2. Reduction of Duties
In an FTZ, with the permission of the Foreign Trade Zones Board, users are allowed to elect a zone status on merchandise admitted to the zone. This zone status determines the duty rate that will be applied to foreign merchandise if it is eventually entered into U.S. commerce from the FTZ. This process allows users to elect the lower duty rate applied to either the foreign inputs or the finished product manufactured in the zone. If the rate on the foreign inputs admitted to the zone is higher than the rate applied to the finished product, the FTZ user may choose the finished product rate, thereby reducing the amount of duty owed.

3. Elimination of Duties
No duties are paid on merchandise exported from a FTZ. Therefore, a duty is eliminated on foreign merchandise admitted to the zone but eventually exported from the FTZ. Generally, duties are also eliminated for merchandise that is scrapped, wasted, destroyed, or consumed in a zone.

4. Elimination of Drawback
In some instances, duties previously paid on exported merchandise may be refunded through a process called “drawback.” The drawback law has become increasingly complex and expensive to administer.
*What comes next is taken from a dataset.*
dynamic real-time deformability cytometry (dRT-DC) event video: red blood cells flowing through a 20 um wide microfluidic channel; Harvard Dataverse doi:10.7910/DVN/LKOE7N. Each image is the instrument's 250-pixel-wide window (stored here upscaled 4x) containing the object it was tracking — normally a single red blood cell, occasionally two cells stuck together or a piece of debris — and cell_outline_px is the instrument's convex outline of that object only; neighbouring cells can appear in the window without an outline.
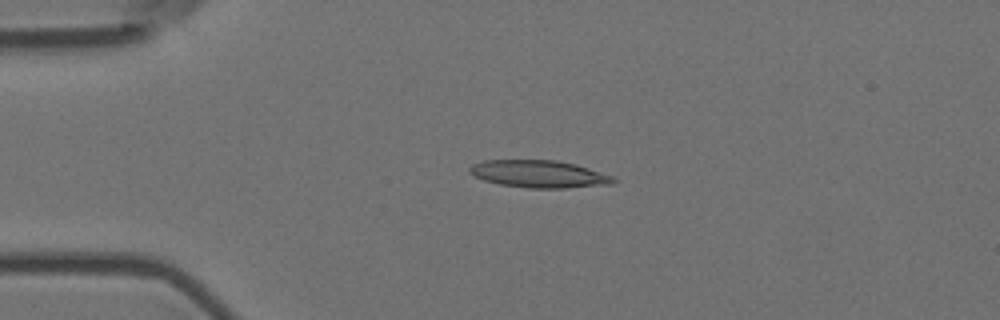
{"species": "Egyptian fruit bat (a non-hibernating species)", "species_latin": "Rousettus aegyptiacus", "temperature_condition": "room temperature", "stored_images_in_passage": 55, "camera_frame_rate_fps": 3000, "um_per_image_px": 0.085, "animal": {"sex": "female"}, "frame": {"image": 1, "passage_image": 12, "time_ms": 3.667, "image_size_px": [1000, 320], "cell_outline_px": [[620, 180], [612, 184], [564, 188], [528, 188], [500, 184], [484, 180], [468, 172], [468, 168], [472, 164], [484, 160], [556, 160], [576, 164], [612, 176]], "centroid_in_image_um": [45.82, 14.79], "position_along_channel_um": 39.2, "area_um2": 22.95}}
Through the use of a FTZ, the need for drawback may be eliminated, allowing these funds to remain in the operating capital of the company.

5. Labor, Overhead and Profit
In calculating the dutiable value on foreign merchandise removed from a zone, zone users are authorized to exclude zone costs associated with processing or fabrication, general expenses, and profit. Therefore, duties are not owed on labor, overhead, and profit attributed to merchandise produced in a FTZ.

6. Taxes
By federal statute, tangible personal property imported from outside the United States and held in a zone, as well as that produced in the United States and held in a zone for exportation, are not subject to state and local ad valorem taxes.

7. Quotas
U.S. quota restrictions do not apply to merchandise admitted to zones, although quotas will apply if and when the merchandise is subsequently entered into U.S. commerce. Merchandise subject to quota, with the permission of the Foreign Trade Zones Board, may be substantially transformed in a FTZ to a non-quota article that then may be entered into U.S. Customs and Border Protection territory, free of quota restrictions. Quota merchandise may be stored in a FTZ so that when the quota opens, the merchandise may be immediately shipped into U.S. Customs and Border Protection territory.

8. Zone-to-Zone Transfers
An increasing number of firms are making use of the ability to transfer merchandise from one zone to another. Because the merchandise is transported in-bond, duty may be deferred until the product is removed from the final zone for entry into the U.S. Customs and Border Protection territory.

9. Inventory
FTZ status can support inventory control systems that run more efficiently, increasing their competitiveness.

10. Reporting
Special Customs procedures, such as direct delivery and weekly entry, often apply to eligible FTZ users. These procedures expedite the movement of cargo, thereby supporting just-in-time inventory methodologies.